Los errores del pastor titular nunca debieron significar que nosotros teníamos carta blanca para meter la pata, pero así lo hicimos. A los pocos meses, luego de extenuantes reuniones, maratónicos retiros, consejerías constantes, agrias reuniones del comité de líderes, puntos de vista encontrados en todos los temas ―desde cómo hacer células hasta nuestro sometimiento a la autoridad―, reprimendas severas (recuerdo una en especial, a las diez con treinta de la noche, luego del encuentro de líderes 2001 en Pueblo Libre, cuando atravesamos la ciudad para recibir una exhortación santa) y una serie grande de desencuentros, llegamos a un punto sin retorno. Aunque casi todos nos sentimos tremendamente incómodos, yo en especial me porté como un patán con demasiada frecuencia, manifestando una actitud muy agresiva a pesar de que el pastor siempre tuvo las mejores intenciones conmigo e, inclusive, ayudaba a mi endeble economía permitiendo que le enseñe matemática a su hijo mayor una vez a la semana. Tan idiota era yo que una noche él se cansó de mí, me mandó a la mierda y me botó de la iglesia, pero me negué a irme diciéndole que quien debía irse era él porque yo tenía más años en la congregación. Estúpido argumento el mío. Se me olvidó el cristianismo básico a pesar de mi condición de aspirante al seminario denominacional. La mucha Biblia estuvo de adorno, solo para llenar pizarras en mis clases. Esa cegadora inmadurez mía que dañó a varias personas dominaba mis impulsos e hizo las cosas peores.

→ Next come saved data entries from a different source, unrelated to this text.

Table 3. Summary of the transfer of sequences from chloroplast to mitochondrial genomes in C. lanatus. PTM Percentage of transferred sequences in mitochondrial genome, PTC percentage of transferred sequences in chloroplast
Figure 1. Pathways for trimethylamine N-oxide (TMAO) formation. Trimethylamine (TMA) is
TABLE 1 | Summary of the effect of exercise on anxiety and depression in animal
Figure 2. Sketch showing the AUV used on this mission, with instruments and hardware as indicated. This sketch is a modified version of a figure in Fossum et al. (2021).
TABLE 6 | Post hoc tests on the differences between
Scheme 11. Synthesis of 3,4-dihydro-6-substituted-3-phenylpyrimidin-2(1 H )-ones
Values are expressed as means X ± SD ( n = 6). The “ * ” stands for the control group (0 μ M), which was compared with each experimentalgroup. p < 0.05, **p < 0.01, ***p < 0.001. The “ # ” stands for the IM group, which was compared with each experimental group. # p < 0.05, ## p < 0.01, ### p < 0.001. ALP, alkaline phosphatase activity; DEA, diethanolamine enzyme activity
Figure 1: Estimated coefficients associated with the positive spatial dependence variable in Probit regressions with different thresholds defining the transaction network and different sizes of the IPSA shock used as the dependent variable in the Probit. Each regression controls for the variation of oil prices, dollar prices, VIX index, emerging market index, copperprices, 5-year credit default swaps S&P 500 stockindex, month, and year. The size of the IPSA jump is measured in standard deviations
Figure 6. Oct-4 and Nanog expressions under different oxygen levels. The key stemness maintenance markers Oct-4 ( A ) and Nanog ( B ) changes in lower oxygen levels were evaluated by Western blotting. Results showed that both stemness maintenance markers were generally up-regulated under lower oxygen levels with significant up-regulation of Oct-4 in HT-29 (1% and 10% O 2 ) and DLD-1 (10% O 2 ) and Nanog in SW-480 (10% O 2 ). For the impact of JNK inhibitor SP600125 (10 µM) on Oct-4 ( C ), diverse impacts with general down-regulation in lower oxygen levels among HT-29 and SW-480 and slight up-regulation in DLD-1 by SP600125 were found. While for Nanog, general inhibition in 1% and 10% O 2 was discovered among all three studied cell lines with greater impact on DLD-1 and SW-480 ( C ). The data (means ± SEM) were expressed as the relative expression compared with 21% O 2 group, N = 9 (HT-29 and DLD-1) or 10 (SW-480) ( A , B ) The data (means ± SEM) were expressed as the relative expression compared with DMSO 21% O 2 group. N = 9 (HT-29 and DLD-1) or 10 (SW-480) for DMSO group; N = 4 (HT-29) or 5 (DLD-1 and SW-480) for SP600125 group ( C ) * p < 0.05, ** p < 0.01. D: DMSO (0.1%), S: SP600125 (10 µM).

Poco tiempo después le conté la situación ―desde mi punto de vista― al pastor asistente. Él tuvo la idea de crear una clase de técnicas de consejería pastoral en enero de 2001, donde estábamos todos los líderes y el pastor de jóvenes. Fueron sesiones apabullantes, las más tensas de mis años de cristiano. Todo terminó en la ida del pastor de jóvenes en marzo de 2001, sin gloria, con una enorme pena y con la inocencia perdida: en la iglesia también puede pasar lo mismo que en "el mundo".
Todo eso, aunque nos heredó dos años y medio de libertad de acción en el ministerio de jóvenes, me dejó tremendamente agotado y con un profundo desconcierto. La iglesia ya no era la comunidad perfecta, y me di cuenta de que yo podía convertirme en un ogro si las circunstancias lo provocaban. El cansancio me empezó a invadir poco a poco de manera gradual y otros factores personales contribuyen en hacerlo más grande: el inicio de la relación con la que ahora es mi esposa ―vivencia nueva para mí―, mis últimos ciclos en la universidad, mis prácticas pre-profesionales, el seminario de la denominación y los eternos problemas familiares. El cansancio, como el agujero que hace gotas constantes sobre la roca, lentamente hizo mella en mí, dejándome más expuesto al maremoto que estaba por llegar, aunque antes tuvimos un período de extraordinaria calma, un invernadero en medio del frío intenso, que nos regalo cosas impresionantes.